The NEMO Tetrapod Hammock (MSRP $249.95) is a full-featured, gathered-end backpacking hammock with a diagonal lay that weighs 33.5 ounces, not including stakes (on the SectionHiker scale) and comes complete with integrated mosquito netting, a tarp and webbing straps. Originally designed for Special Operations Forces but now commercially available, it’s a single layer, side entry hammock, best used for warm weather backpacking and camping.
The Tetrapod is made using 40d nylon with an 8 foot structural ridgeline rated up to 300 pounds and is 109″ long by 52″ wide. It comes with 2 x 8 foot webbing straps, each with one sewn loop end, that connect to the hammock using adjustable cinch buckles, a reliable and easy to use hammock suspension system designed for use with webbing straps.
The Tetrapod hammock has two wings that can be staked out using elastic guylines that form convenient gear shelves (like those found on the Warbonnet Blackbird) to store items you want close at hand. These were added at the request of the troops that NEMO designed this hammock for.
Yes, before you ask you can indeed lie on a diagonal in the Tetrapod, with your feet on the right or left of the centerline. If you’re sleeping in a hammock today without a diagonal lay, as it’s called, you owe it to yourself to upgrade. The comfort of being able to sleep flat on your back or on your side instead of like a banana is worth its weight in gold.
Finally, NEMO has attached a webbing loop to the outside of each cinch buckle, which they claim makes it easier to hold onto the hammock when putting it up and taking it down. You can see it in the photo above, on the left strap. I find them confusing and not particularly helpful. But more importantly – these webbing loops are not load bearing, so don’t attach your suspension system to them.
The NEMO Tetrapod comes with its own tarp, a nice addition, since many hammock manufacturers make you purchase a tarp separately. The tarp is a fairly standard catenary cut hex fly. Also made with 40d silylon, it measures 130″ x 67″ with a ridgeline does not need to be seam sealed because it’s sewn with thread that expands when it gets wet.
The tarp comes complete with paracord guylines, which are attached to sewn fabric loops along the perimeter.

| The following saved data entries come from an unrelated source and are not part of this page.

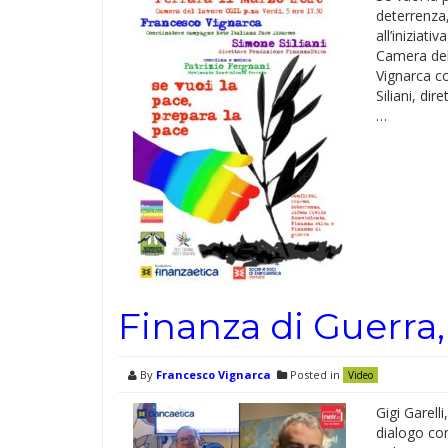
deterrenza,
all’iniziat
Camera del
Vignarca c
Siliani, di
…
Finanza di Guerra,
By
Francesco Vignarca
Posted in
Video
Gigi Garelli
dialogo co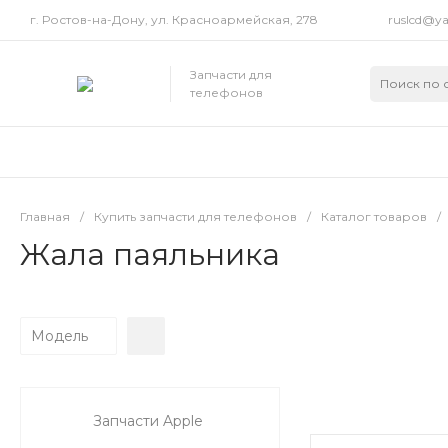
г. Ростов-на-Дону, ул. Красноармейская, 278
ruslcd@ya
Запчасти для
телефонов
Главная
/
Купить запчасти для телефонов
/
Каталог товаров
/
Жала паяльника
Модель
Запчасти Apple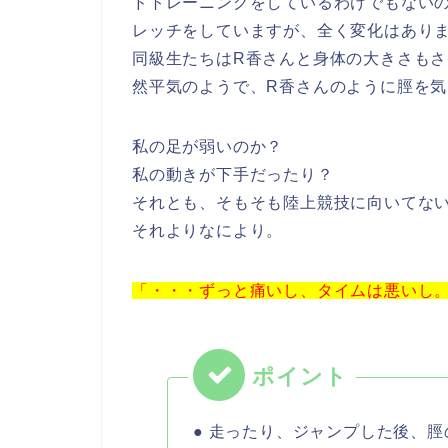
ドトレーニングをしているわけでもない
レッチをしていますが、全く変化はあり
同級生たちはR香さんと身体の大きさも
然平気のようで、R香さんのように脛を
私の足が弱いのか？
私の動きが下手だったり？
それとも、そもそも陸上競技に向いてな
それよりなにより。
「・・・ずっと痛いし、タイムは悪いし
● 走ったり、ジャンプした後、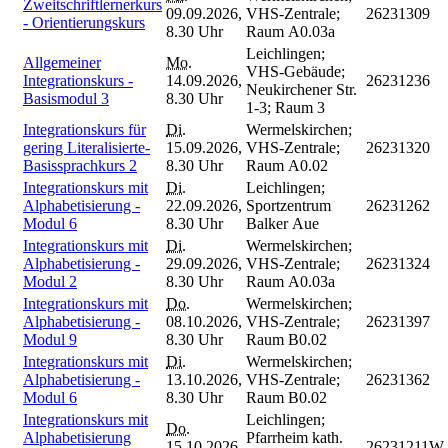
Zweitschriftlernerkurs
09.09.2026,
VHS-Zentrale;
26231309
- Orientierungskurs
8.30 Uhr
Raum A0.03a
Leichlingen;
Allgemeiner
Mo.
VHS-Gebäude;
Integrationskurs -
14.09.2026,
26231236
Neukirchener Str.
Basismodul 3
8.30 Uhr
1-3; Raum 3
Integrationskurs für
Di.
Wermelskirchen;
gering Literalisierte-
15.09.2026,
VHS-Zentrale;
26231320
Basissprachkurs 2
8.30 Uhr
Raum A0.02
Integrationskurs mit
Di.
Leichlingen;
Alphabetisierung -
22.09.2026,
Sportzentrum
26231262
Modul 6
8.30 Uhr
Balker Aue
Integrationskurs mit
Di.
Wermelskirchen;
Alphabetisierung -
29.09.2026,
VHS-Zentrale;
26231324
Modul 2
8.30 Uhr
Raum A0.03a
Integrationskurs mit
Do.
Wermelskirchen;
Alphabetisierung -
08.10.2026,
VHS-Zentrale;
26231397
Modul 9
8.30 Uhr
Raum B0.02
Integrationskurs mit
Di.
Wermelskirchen;
Alphabetisierung -
13.10.2026,
VHS-Zentrale;
26231362
Modul 6
8.30 Uhr
Raum B0.02
Integrationskurs mit
Leichlingen;
Do.
Alphabetisierung
Pfarrheim kath.
15.10.2026,
26231211W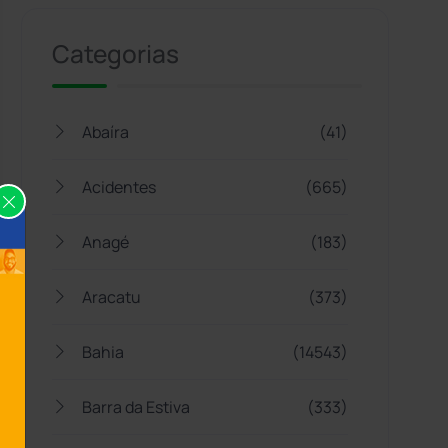
Categorias
Abaíra
(41)
Acidentes
(665)
Anagé
(183)
Aracatu
(373)
Bahia
(14543)
Barra da Estiva
(333)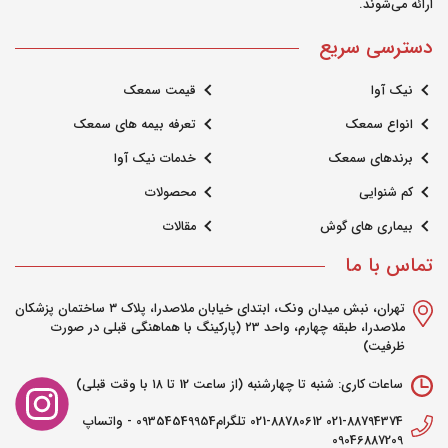
ارائه می‌شوند.
دسترسی سریع
نیک آوا
قیمت سمعک
انواع سمعک
تعرفه بیمه های سمعک
برندهای سمعک
خدمات نیک آوا
کم شنوایی
محصولات
بیماری های گوش
مقالات
تماس با ما
تهران، نبش میدان ونک، ابتدای خیابان ملاصدرا، پلاک ۳ ساختمان پزشکان
ملاصدرا، طبقه چهارم، واحد ۲3 (پارکینگ با هماهنگی قبلی در صورت
ظرفیت)
ساعات کاری: شنبه تا چهارشنبه (از ساعت 12 تا ۱۸ با وقت قبلی)
021-88794374 021-88780612 تلگرام09354549954 - واتساپ
09046887209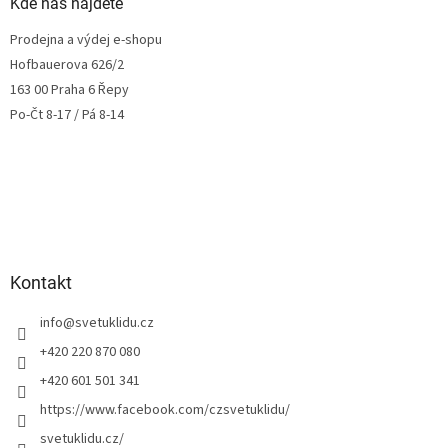
Kde nás najdete
Prodejna a výdej e-shopu
Hofbauerova 626/2
163 00 Praha 6 Řepy
Po-Čt 8-17 / Pá 8-14
Kontakt
info
@
svetuklidu.cz
+420 220 870 080
+420 601 501 341
https://www.facebook.com/czsvetuklidu/
svetuklidu.cz/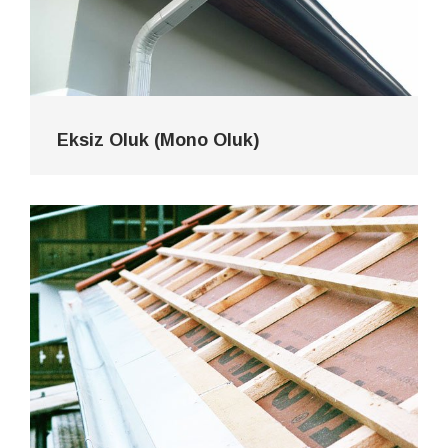
Eksiz Oluk (Mono Oluk)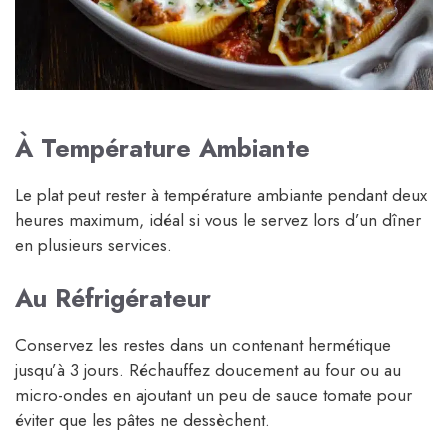
À Température Ambiante
Le plat peut rester à température ambiante pendant deux
heures maximum, idéal si vous le servez lors d’un dîner
en plusieurs services.
Au Réfrigérateur
Conservez les restes dans un contenant hermétique
jusqu’à 3 jours. Réchauffez doucement au four ou au
micro-ondes en ajoutant un peu de sauce tomate pour
éviter que les pâtes ne dessèchent.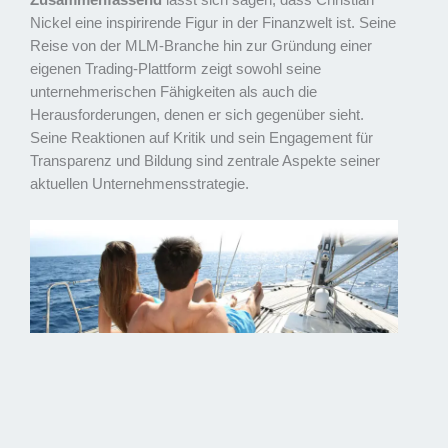
Zusammenfassend
lässt sich sagen, dass Christian
Nickel eine inspirirende Figur in der Finanzwelt ist. Seine
Reise von der MLM-Branche hin zur Gründung einer
eigenen Trading-Plattform zeigt sowohl seine
unternehmerischen Fähigkeiten als auch die
Herausforderungen, denen er sich gegenüber sieht.
Seine Reaktionen auf Kritik und sein Engagement für
Transparenz und Bildung sind zentrale Aspekte seiner
aktuellen Unternehmensstrategie.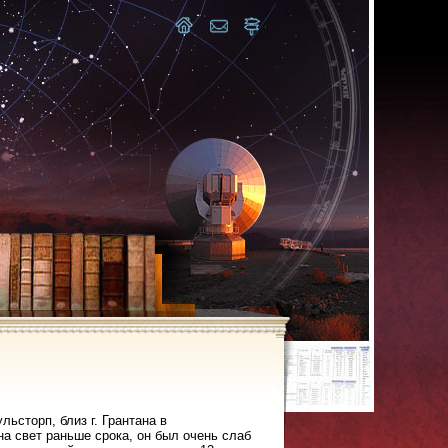
ние также и в том обстоятельстве, что в самом ученом мире полное признание этих заслуг последовало не ранее 1699 г., когда он, вместе с двумя братьями Бернулли, Лейбницем и Ремером, был избран в число восьми иностранных членов Парижской акад. наук. К еще более позднему сроку относится проявление того же признания в Англии. Здесь оно выразилось в 1703 г. в избрании Н., повторявшемся затем ежегодно до самого конца его жизни, в президенты лондонск. королевского общества. Членом последнего он, по представлению епископа салисбюрийского Барда, сделался в 1675 г., когда еще не имел почти никакой известности, что и выразилось в очень скромном тоне его письменной благодарности обществу за избрание. Если что может быть признано правительственной наградой Н. за его ученые заслуги, так это возведение его королевой Анной в 1705 г. в рыцарское достоинство, дававшее ему право на титул "сэр". С переходом Н. на должность смотрителя, а затем и директора Монетного двора, он был навсегда потерян для преподавания, так как совсем оставил Кембридж и жил то в Лондоне, то в Кенсингтоне. Последним проявлением его связей с Кембриджским унив. было состоявшееся в 1701 г. вторичное его избрание в число представителей университета в парламенте, оказавшееся еще более бесплодным, чем первое. Потеря, понесенная преподаванием в лице Н., по-видимому, в значительной мере должна быть распространена и на самую науку, так как все ученые работы Н., известные нам за сколько-нибудь значительные, относятся к эпохе, предшествующей 1696 г. Следует ли видеть причину этого в многочисленности служебных занятий или в общем ослаблении умственной энергии, явившемся результатом упомянутой выше психической болезни, мы, по недостатку данных, сказать не можем. Недугом, сведшим Н. в могилу, была каменная болезнь. Похороны Н., погребенного в Вестминстере, отличались торжественностью, но они не были делом ни правительства, ни английского общества. Устройство их всецело принадлежало родственникам покойного и, частью, лондонскому королевскому обществу наук, в качестве представителей которого (но не правительства) в похоронах участвовали, и даже держали шнурки балдахина, великий канцлер, два герцога и три графа. Также не участвовали ни правительство, ни английское общество и в сооружении памятников покойному. Великолепный мраморный памятник с надписью, заканчивающеюся словами: "Sibi gratulentur mortales, tale tantumque extitisse humani generis decus", был поставлен на могиле наследниками и родственниками п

The guylines are not reflective, however, and I’d encourage you to swap them out with cord that is, something like Lawson Glowire, because it can be very difficult to find a hammock at night in dense forest, even with a head lamp.
The tarp ridgeline is configured as a split line suspension (a separate line for each side) and you’ll need to tie some kind of friction knot to tie the lines to trees, since there isn’t any hardware provided. Given the size of the paracord, I’d suggest using two Figure 9 connectors, if knots aren’t your thing. If desired, there are multiple sewn loops on the ridgeline that would allow you to convert the tarp suspension to a continuous ridgeline suspension, using third-party products.
The ends of the tarp are a bit unusual however, with snaps that position the tarp ridgeline over the hammock’s webbing straps to block rain ingress like mini-doors. NEMO says these are designed to prevent rain from dripping down the hammock’s webbing, although I think they’re biggest benefit is to keep rain from blowing into the end of the tarp. If rain is likely, hang the tarp as close to the top of the hammock netting as possible without touching it, since the hammock will sag when you get into it.
The NEMO Hammock Tetrapod contains the following components:
- Color: Dark Green
- Tetrapod Hammock, including cinch buckles, 2 x wing guylines and structural ridgeline: 17.3 ounces
- Tetrapod Tarp, including guylines: 11.4 ounces
- 2 x 8 webbing straps: 3.9 ounces
- Bishop bag: 0.9 ounces
- Stakes: 8 included (requires 6), 4.5 ounces
The NEMO Tetrapod Hammock is a complete backpacking and camping hammock system the includes a tarp, integrated bug netting, and a structural ridgeline. Featuring a diagonal-style “lay”, the Tetrapod is designed so you can lie nearly flat (on your back or side) in the hammock at an angle to the centerline, which is much more comfortable than ultra-minimalist hammocks that make you sleep on your back and curved like a banana.
While self-contained and fully integrated, the Tetrapod is modular enough that you can upgrade some its components to make it easier and faster to set up. But if you’ve been interested in trying a real backpacking hammock but are confused by all of the customization options and add-ons offered by smaller manufacturers or you want to upgrade from a banana hammock, I recommend you check out the NEMO Tetrapod. It’s in the same league as the best cottage manufacturer hammocks in terms of comfort and gear weight, but doesn’t require that you get a PhD. in hammock fiddling to set up or use.
Disclosure: Philip Werner purchased this product with his own funds.This post contains affiliate links.